US Treasurys Rebound After Sell-Off
U.S. Treasury debt prices rose on Friday as the previous session's sell-off lured bargain-minded investors and dealers bought bonds to exit hedges on the corporate debt issues they underwrote this week.
A private report showing Americans' anxiety about the economy at its highest in more than a year undercut optimism arising from upbeat housing data earlier this week, reviving some safe-haven bids for government debt.
Treasurys prices briefly extended Thursday's losses overnight on better-than-expected growth data from China. The world's second-biggest economy, while recording its weakest growth in 13 years in 2012, captured momentum in the fourth quarter to set up for a growth pickup in 2013. (Read More: China Picks Up Foreign Assets at Record Pace)
"We hit the top range overnight, but it wasn't enough to push yields higher. It's just part of the retracement from the sell-off yesterday," said Gennadiy Goldberg, an interest rate strategist with TD Securities in New York.
Benchmark 10-year Treasury notes were last up 11/32 in price at 98-1/32. The yield fell 4 basis points on the day to 1.845 percent after touching a session high of 1.896 percent.
On the week, the 10-year yield dipped 2 basis points but was still 9 basis points higher than at the end of 2012.
Treasury yields fell partly on Wall Street dealers buying government debt to exit interest rate hedges or "rate locks" on the corporate supply they helped sell, traders said.
Companies raised $35 billion in the U.S. high-grade corporate bond market this week, the ninth-busiest week ever for the sector, according to IFR, a unit of Thomson Reuters.
U.S. financial markets will close on Monday in observance of Martin Luther King Jr. Day.
Bond prices gradually recovered from their earlier lows as traders bought Treasurys to profit from the Federal Reserve's daily bond purchase. The U.S. central bank bought $1.57 billion in long-dated debt, part of its $45 billion monthly program aimed at stimulating the economy and lowering unemployment. (Read More: What Will It Take to Get the Fed to Stop Easing?)

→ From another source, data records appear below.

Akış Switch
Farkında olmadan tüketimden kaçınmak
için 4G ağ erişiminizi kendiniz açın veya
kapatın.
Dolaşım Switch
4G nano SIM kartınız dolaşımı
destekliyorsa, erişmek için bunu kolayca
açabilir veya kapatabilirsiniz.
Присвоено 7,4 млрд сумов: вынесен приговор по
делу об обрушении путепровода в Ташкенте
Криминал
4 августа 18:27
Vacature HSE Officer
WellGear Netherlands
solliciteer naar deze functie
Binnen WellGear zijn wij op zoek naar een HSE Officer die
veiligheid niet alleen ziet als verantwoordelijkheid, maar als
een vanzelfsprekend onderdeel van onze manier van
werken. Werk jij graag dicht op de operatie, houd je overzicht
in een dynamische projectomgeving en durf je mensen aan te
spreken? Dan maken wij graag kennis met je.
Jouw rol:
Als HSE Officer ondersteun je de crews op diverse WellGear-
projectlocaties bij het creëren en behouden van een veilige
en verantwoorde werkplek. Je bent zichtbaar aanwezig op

Anxiety about whether Congress will raise the $16.4 trillion federal debt ceiling was another factor that has pushed benchmark yields from their eight-month highs in early January.
Some investors bought more Treasurys to hedge against weaker U.S. growth if the federal government were to default on its debt and enact a series of spending cuts because it cannot raise more cash.

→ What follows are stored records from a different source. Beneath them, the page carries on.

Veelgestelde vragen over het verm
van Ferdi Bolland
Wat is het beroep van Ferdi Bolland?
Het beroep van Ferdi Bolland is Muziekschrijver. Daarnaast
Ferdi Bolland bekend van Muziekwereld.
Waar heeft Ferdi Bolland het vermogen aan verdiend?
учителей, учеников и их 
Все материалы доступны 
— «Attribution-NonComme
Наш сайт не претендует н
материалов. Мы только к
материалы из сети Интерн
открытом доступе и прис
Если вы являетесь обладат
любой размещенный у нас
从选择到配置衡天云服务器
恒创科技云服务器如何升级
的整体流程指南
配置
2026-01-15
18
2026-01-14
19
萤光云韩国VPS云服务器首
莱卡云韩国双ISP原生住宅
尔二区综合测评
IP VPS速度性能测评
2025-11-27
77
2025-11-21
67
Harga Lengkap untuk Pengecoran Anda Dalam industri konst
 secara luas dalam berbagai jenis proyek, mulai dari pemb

However, others reckoned a U.S. default would damage the long-term appeal of Treasurys and cause a further downgrade to its credit rating.
In the credit default swap market, the five-year cost to insure against a U.S. default hovered at 44 basis points, its highest since August 2011 during the first debt ceiling fight between U.S. President Barack Obama and Republican lawmakers, according to data firm Markit.
Amid worries over another showdown in Washington that could undermine a sluggish U.S. recovery, the top Republican in the U.S. House of Representatives, Eric Cantor, said on Friday his chamber of Congress will consider a bill next week to temporarily increase the borrowing limit for three months in order to pressure the Senate to pass a budget with spending cuts.
It is unclear whether this proposal will pass the House, and analysts pointed out it does not remove the deadline for a series of steep spending reductions - known as sequestration - to kick in on March 1.
"It's primarily a political move. It doesn't take the sequestration off the table," said Jennifer Vail, head of fixed income at U.S. Bank's Wealth Management Group in Minneapolis.
Talk of a vote for a temporary debt ceiling increase helped lower the interest rates on Treasury bills due in late February and March. The rates on these T-bill issues had risen on worries the U.S. Treasury Department might not repay them on time when they mature just as the government hits its debt limit.
Bills maturing in late February to March fell as much 3 basis points from late Thursday to 0.045 to 0.725 percent, according to Tradeweb.